True and near total synesthesia we saw in our own Mahagama Sekara, who left us thirty seven years ago this month. He brought his music into his paintings, into his poems and his poems into his novel and later into his film, who wanted to paint the music of the universe into one huge canvas.

In Saori Kanda's performance we also meet a true synesthete who becomes one with the music and the song and with the audience. Her hand moves as if on its own, transforming the empty canvas into a work of art, a painting which keeps ringing in our ears long after the music has stopped. The visual art she created has merged into one with the aural art created by her team, and would last in our memories for a long long time.

The art was also truly peaceful and thus useful for mankind. It confirms how Art Illuminates Mankind. After watching the performance of the Japanese artistes, as we walked around looking at the handicrafts and the artistic creations displayed at the Karigar Haat festival, we could understand and appreciate them better. We could empathize with the artisan and his creation and share his joy as he created a masterpiece out of a piece of wood or moulded it from clay.

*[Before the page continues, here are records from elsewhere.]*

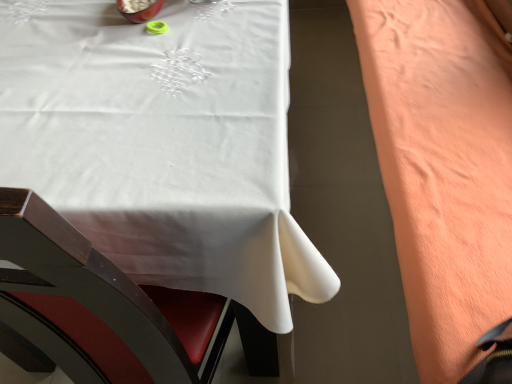
Image resolution: width=512 pixels, height=384 pixels. Describe the element at coordinates (443, 167) in the screenshot. I see `coral fleece blanket at right` at that location.

Measure the distance between coral fleece blanket at right and camera.

coral fleece blanket at right and camera are 62.50 centimeters apart from each other.

At what (x,y) coordinates should I click in order to perform the action: click on coral fleece blanket at right. Please return your answer as a coordinate pair (x, y). Looking at the image, I should click on 443,167.

Measure the distance between point (165, 130) and camera.

Point (165, 130) and camera are 28.78 inches apart from each other.

The image size is (512, 384). What do you see at coordinates (163, 143) in the screenshot? I see `white fabric table at upper left` at bounding box center [163, 143].

Locate an element on the screen. The width and height of the screenshot is (512, 384). white fabric table at upper left is located at coordinates (163, 143).

Locate an element on the screen. The image size is (512, 384). coral fleece blanket at right is located at coordinates (443, 167).

Which is more to the right, white fabric table at upper left or coral fleece blanket at right?

coral fleece blanket at right is more to the right.

Which object is more forward, white fabric table at upper left or coral fleece blanket at right?

Positioned in front is white fabric table at upper left.

Between point (28, 91) and point (472, 363), which one is positioned in front?

Positioned in front is point (472, 363).

From the image's perspective, is white fabric table at upper left under coral fleece blanket at right?

No, from the image's perspective, white fabric table at upper left is not below coral fleece blanket at right.

From a real-world perspective, is white fabric table at upper left located beneath coral fleece blanket at right?

Yes, from a real-world perspective, white fabric table at upper left is below coral fleece blanket at right.

In terms of width, does white fabric table at upper left look wider or thinner when compared to coral fleece blanket at right?

white fabric table at upper left is wider than coral fleece blanket at right.

Between white fabric table at upper left and coral fleece blanket at right, which one has more height?

Standing taller between the two is white fabric table at upper left.

Is white fabric table at upper left bigger or smaller than coral fleece blanket at right?

In the image, white fabric table at upper left appears to be larger than coral fleece blanket at right.

Could coral fleece blanket at right be considered to be inside white fabric table at upper left?

No, coral fleece blanket at right is not inside white fabric table at upper left.

Does white fabric table at upper left touch coral fleece blanket at right?

No, white fabric table at upper left is not next to coral fleece blanket at right.

Is white fabric table at upper left positioned with its back to coral fleece blanket at right?

Yes.

How different are the orientations of white fabric table at upper left and coral fleece blanket at right in degrees?

0.766 degrees.

Find the location of a particular element. table that is in front of the coral fleece blanket at right is located at coordinates (163, 143).

Based on the photo, is coral fleece blanket at right to the right of white fabric table at upper left from the viewer's perspective?

Yes.

Consider the image. Which is behind, coral fleece blanket at right or white fabric table at upper left?

coral fleece blanket at right.

Which is behind, point (496, 80) or point (20, 187)?

The point (496, 80) is farther.

From the image's perspective, does coral fleece blanket at right appear lower than white fabric table at upper left?

Indeed, from the image's perspective, coral fleece blanket at right is shown beneath white fabric table at upper left.

Consider the image. From a real-world perspective, is coral fleece blanket at right over white fabric table at upper left?

Yes.

Which object is thinner, coral fleece blanket at right or white fabric table at upper left?

coral fleece blanket at right is thinner.

Considering the sizes of objects coral fleece blanket at right and white fabric table at upper left in the image provided, who is shorter, coral fleece blanket at right or white fabric table at upper left?

Standing shorter between the two is coral fleece blanket at right.

Considering the relative sizes of coral fleece blanket at right and white fabric table at upper left in the image provided, is coral fleece blanket at right smaller than white fabric table at upper left?

Yes, coral fleece blanket at right is smaller than white fabric table at upper left.

Looking at this image, is coral fleece blanket at right not inside white fabric table at upper left?

Absolutely, coral fleece blanket at right is external to white fabric table at upper left.

In the scene shown: Can you see coral fleece blanket at right touching white fabric table at upper left?

No, coral fleece blanket at right is not in contact with white fabric table at upper left.

Is coral fleece blanket at right aimed at white fabric table at upper left?

Yes, coral fleece blanket at right is oriented towards white fabric table at upper left.

Can you tell me how much coral fleece blanket at right and white fabric table at upper left differ in facing direction?

There is a 0.766-degree angle between the facing directions of coral fleece blanket at right and white fabric table at upper left.

At what (x,y) coordinates should I click in order to perform the action: click on table located on the left of coral fleece blanket at right. Please return your answer as a coordinate pair (x, y). This screenshot has height=384, width=512. Looking at the image, I should click on (163, 143).

The width and height of the screenshot is (512, 384). I want to click on table that is in front of the coral fleece blanket at right, so click(163, 143).

The height and width of the screenshot is (384, 512). What are the coordinates of `blanket on the right of white fabric table at upper left` in the screenshot? It's located at (443, 167).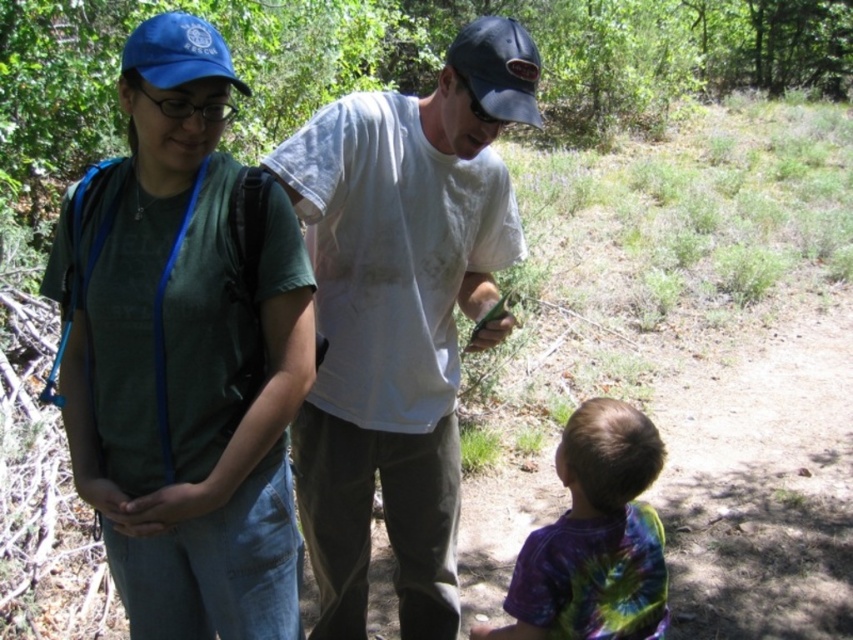
Question: Where is green matte t-shirt at center located in relation to tie-dye fabric shirt at lower right in the image?

Choices:
 (A) below
 (B) above

Answer: (B)

Question: Which point appears closest to the camera in this image?

Choices:
 (A) (529, 90)
 (B) (430, 618)

Answer: (A)

Question: Does white cotton shirt at center appear on the left side of blue fabric baseball cap at upper left?

Choices:
 (A) yes
 (B) no

Answer: (B)

Question: Which point is closer to the camera taking this photo?

Choices:
 (A) (42, 397)
 (B) (514, 76)
 (C) (511, 632)

Answer: (A)

Question: Considering the real-world distances, which object is closest to the black matte baseball cap at upper center?

Choices:
 (A) blue fabric baseball cap at upper left
 (B) white cotton shirt at center
 (C) tie-dye fabric shirt at lower right

Answer: (A)

Question: In this image, where is green matte t-shirt at center located relative to tie-dye fabric shirt at lower right?

Choices:
 (A) above
 (B) below

Answer: (A)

Karigar Haat is a cultural festival of all traditional art forms. Traditional art and culture have always been a part of nature. There was no conflict between nature and culture in our traditional villages, and we could still see it here gathered at the Salt Lake Stadium. It all blended with the evenings of Baul and Sufi music, with love and many-splendoured bonds of the heart, subtly revealing the mystery of life, and love of humanity.

There was also the Qawwali, traditional islamic songs of India and Pakistan, and the Kabirbhajans. Kabir was the first Indian saint to have harmonized Hindu, Islam and Sikh doctrines by preaching a universal path with his mystical and devotional poetry. There was the Wayee style of song created by Shah Abdul Latif Bhital in the 17th century, based on sensual and divine love.

The folk dances were from all over India, or should we still call this land Bharatvarsha, even though today the land is politically divided into many different countries. Here at Karigar Haat they were all of one land and one people, with love for all humanity expressed in their various forms of artistic creations. They were the true Sahrda and true Rasika.

Let us learn from them, to retain and preserve our own traditional arts and culture and to introduce them to our younger generation, to illuminate their lives and to produce peaceful and useful citizens of the world. We too have our own Karigar Haat, which we call Kala Pola, which could be developed to provide more encouragement to our own Karigars.